Make mobile the default. Remove forced account creation before payment. Let a golfer book with an email and a card in seconds. Gather profile details after the transaction, not before. Treat the booking like a sale, not a registration process.

On no shows, copy what works. In Spain and Portugal golfers prepay and must cancel 48h in advance or they forfeit the fee. That policy is now standard and no shows are not a systemic issue. Those markets also benefit from modern platforms like Golfmanager, which delivers a clean, intuitive experience for both operators and players. You do not need a grand unifying theory to fix no shows. You need clear rules and a booking flow that supports them.

The Right Role for Aggregation

We do not need another middleman that captures the transaction and the customer. What we need is a discovery layer that respects the chain of control.

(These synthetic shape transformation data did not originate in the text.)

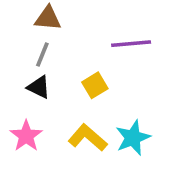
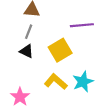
yellow square: (95, 85) -> (60, 50), size x1.5
pink star: (26, 136) -> (20, 97), moved

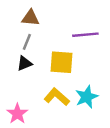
yellow square: (60, 50) -> (62, 62), turned 35
black triangle: (26, 51) -> (24, 63), turned -48

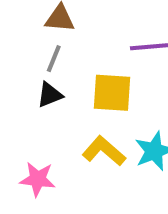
pink star: (17, 114) -> (38, 179), turned -30

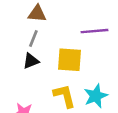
yellow L-shape: (104, 151) -> (65, 96), turned 35

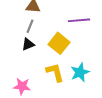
yellow square: (70, 60) -> (59, 43), turned 35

Aggregate public tee times that are already visible on club websites. Make it easy to search, filter, compare, and set alerts. Allow AI powered natural language search so a golfer can ask for eighteen holes under $90 within ten miles at 9 a.m. on Saturday. Then send the golfer directly to the club’s site to complete the booking. The club keeps the revenue and the data. The golfer gets speed and clarity. No commissions. No inventory barter.

This model aligns incentives the right way. It’s not funded with barter or downstream fees that extract value from the course. It’s funded with subscriptions.

Golfers get a free tier, plus a low-cost premium tier for unlimited alerts, advanced comparisons, saved favorites, group coordination, and conversational search. Most golfers will happily pay a few dollars a month for a service that saves them time, gives them better access, and actually saves money thanks to the ability to check all the courses at the same time. Clubs pay nothing, and they stay in control.

And yes, there are platforms already doing this. RapidTeeGolf are probably the most interesting player in this space. What also makes it different is that there’s a real team behind it. They do exactly what I just described, and from what I’ve understood, the AI chat is coming out in a week or two. But you’ll want to take a look already, because much of what I just described is already there.

Lessons from the field

The pain Old Tom outlined is real. The inefficiencies are real. But the durable answers are simpler than a universal switchboard. They come from clubs running their tee sheets cleanly, giving golfers a modern and intuitive booking experience, setting clear payment and cancellation rules, and adding a discovery layer that helps golfers find options, without hijacking the customer relationship.

The bottom line

The winner here will not be the flashiest marketplace. It will be the operator who understands two truths at once. Clubs must keep control of pricing, inventory, and data. Golfers must get the fastest, cleanest path from search to booked foursome on a phone.

Build around those truths and you change the economics of golf for the better. Try to replace them with another centralized gatekeeper and we repeat the past.

When clubs win, golfers win. And when both win, the whole game moves forward.